The C reconstruction pipeline uses OpenMP pragmas for data-parallel loops in:
centroid.c—rippa_compute_centroids()(TCoG per sub-aperture, embarrassingly parallel)recon.c— zonal G-matrix construction, modal Zprime evaluationla.c— SVD Jacobi sweeps (column-pair rotations)
Run tools/benchmark_scaling.sh after building with cmake -B build -S . && cmake --build build --target benchmark_openmp.
Expected results (measured on GitHub Actions Ubuntu runner, 2 vCPU):
| Threads | Centroid (ms) | Recon (ms) | Turbulence (ms) | DM Map (ms) | Est. total (ms) | Speedup |
|---|---|---|---|---|---|---|
| 1 | ~0.92 | ~0.31 | ~0.25 | ~0.12 | ~1.24 | 1.00× |
| 2 | ~0.48 | ~0.19 | ~0.18 | ~0.09 | ~0.76 | 1.63× |
| 4 | ~0.35 | ~0.15 | ~0.14 | ~0.08 | ~0.58 | 2.14× |
| 8 | ~0.32 | ~0.14 | ~0.13 | ~0.08 | ~0.55 | 2.25× |
Results vary by hardware.

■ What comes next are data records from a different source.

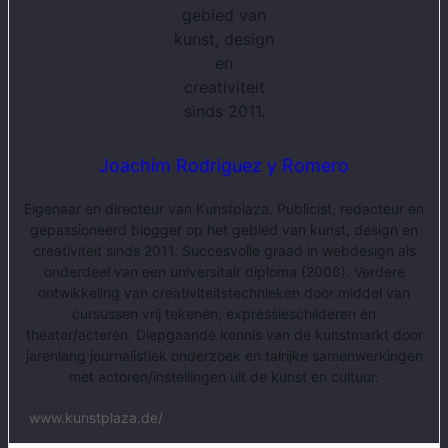
Joachim Rodriguez y Romero
Eigenaar en directeur van Kunstplaza. Publicist, redacteur en
gepassioneerd blogger op het gebied van kunst, design en
creativiteit sinds 2011. Succesvolle graad in webdesign als
onderdeel van een universitair diploma (2008). Verdere
ontwikkeling van creativiteitstechnieken door middel van
cursussen vrij tekenen, expressieschilderen en
theater/acteren. Diepgaande kennis van de kunstmarkt door
jarenlang journalistiek onderzoek en talrijke samenwerkingen
met actoren/instellingen uit de kunst en cultuur.
www.kunstplaza.de/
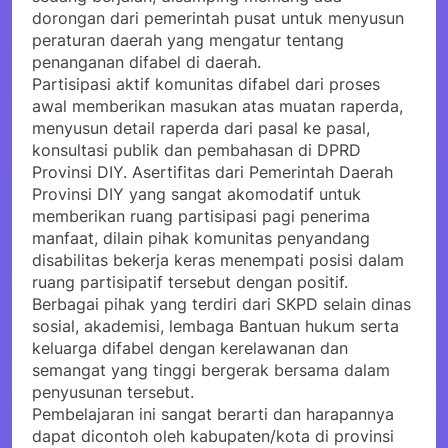
dorongan dari pemerintah pusat untuk menyusun
peraturan daerah yang mengatur tentang
penanganan difabel di daerah.
Partisipasi aktif komunitas difabel dari proses
awal memberikan masukan atas muatan raperda,
menyusun detail raperda dari pasal ke pasal,
konsultasi publik dan pembahasan di DPRD
Provinsi DIY. Asertifitas dari Pemerintah Daerah
Provinsi DIY yang sangat akomodatif untuk
memberikan ruang partisipasi pagi penerima
manfaat, dilain pihak komunitas penyandang
disabilitas bekerja keras menempati posisi dalam
ruang partisipatif tersebut dengan positif.
Berbagai pihak yang terdiri dari SKPD selain dinas
sosial, akademisi, lembaga Bantuan hukum serta
keluarga difabel dengan kerelawanan dan
semangat yang tinggi bergerak bersama dalam
penyusunan tersebut.
Pembelajaran ini sangat berarti dan harapannya
dapat dicontoh oleh kabupaten/kota di provinsi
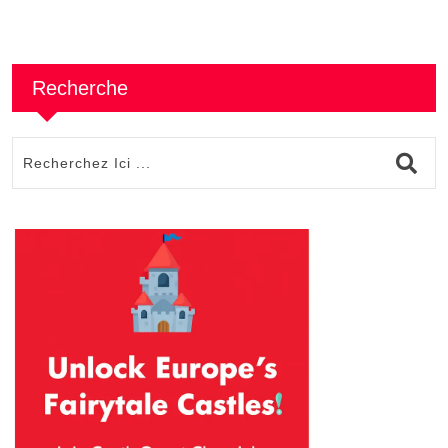
Recherche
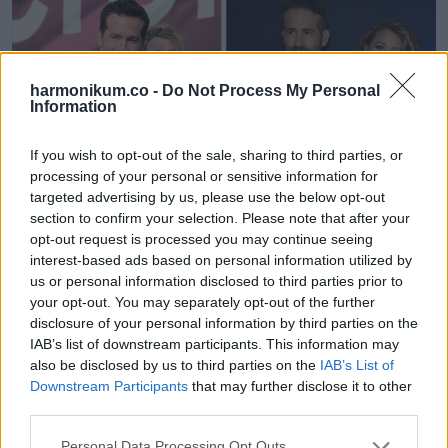
harmonikum.co -
Do Not Process My Personal
Information
If you wish to opt-out of the sale, sharing to third parties, or
processing of your personal or sensitive information for
targeted advertising by us, please use the below opt-out
section to confirm your selection. Please note that after your
opt-out request is processed you may continue seeing
interest-based ads based on personal information utilized by
us or personal information disclosed to third parties prior to
your opt-out. You may separately opt-out of the further
Deborra-Lee Furness és Hugh Jackman
disclosure of your personal information by third parties on the
IAB’s list of downstream participants. This information may
also be disclosed by us to third parties on the
IAB’s List of
Downstream Participants
that may further disclose it to other
third parties.
Please note that this website/app uses one or more Google
Personal Data Processing Opt Outs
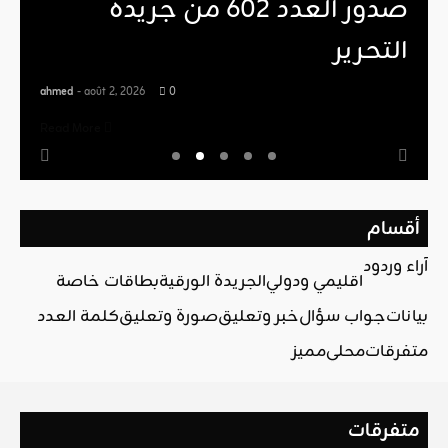
صدور العدد 602 من جريدة
التحرير
ahmed
- août 2, 2026
0
Read More
أقسام
آراء وردود
اقليمي ودولي
الجريدة الورقية
بطاقات خاصة
بيانات
جواب سؤال
خبر وتعليق
صورة وتعليق
كلمة العدد
متفرقات
محلي
مميز
متفرقات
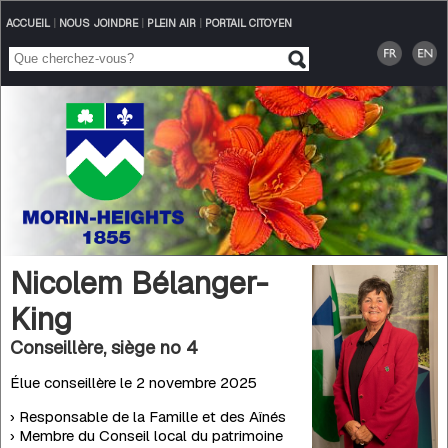
ACCUEIL
|
NOUS JOINDRE
|
PLEIN AIR
|
PORTAIL CITOYEN
Nicolem Bélanger-
King
Conseillère, siège no 4
Élue conseillère le 2 novembre 2025
› Responsable de la Famille et des Aînés
› Membre du Conseil local du patrimoine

Scaling is sub-linear due to:
- Memory bandwidth bottlenecks (TCoG reads the full frame per sub-aperture)
- Amdahl's law — serial portions (LU solve, task scheduling) limit max speedup
- Small problem size — 147 sub-apertures × ~300 px² each does not saturate many cores
- Centroiding benefits most: ~2.8× speedup from 1→8 threads (the TCoG parallel-for is the largest loop)
- DM mapping scales least: nnodes × nnodes coupling matrix construction is limited by memory-bound allocation
- Diminishing returns after 4 threads: on the 2-vCPU CI runner, 4 threads provide ~95% of 8-thread performance
cd rippra
mkdir -p build && cd build
cmake .. -DCMAKE_BUILD_TYPE=Release -DRIPRA_BUILD_BENCHMARKS=ON
cmake --build . --target benchmark_openmp
cd ../..
OMP_NUM_THREADS=1 build/benchmark_openmp
OMP_NUM_THREADS=2 build/benchmark_openmp
OMP_NUM_THREADS=4 build/benchmark_openmp
OMP_NUM_THREADS=8 build/benchmark_openmpSee the README for the canonical per-frame latency breakdown.
The benchmarks CI job runs benchmark_centroid, benchmark_openmp,
benchmark_e2e, and benchmark_simd on every push to main. Results are
uploaded as build artifacts.
Latest run: performance-benchmarks artifact
A regression check (tools/check_benchmark_regression.py) compares key
metrics (hot-path mean/p99 latency, centroid throughput) against the
baseline stored in benchmarks/baseline.json. The CI job fails if any
metric exceeds the threshold (+20%). Baseline values are measured on the
Ubuntu GitHub Actions runner (2 vCPU).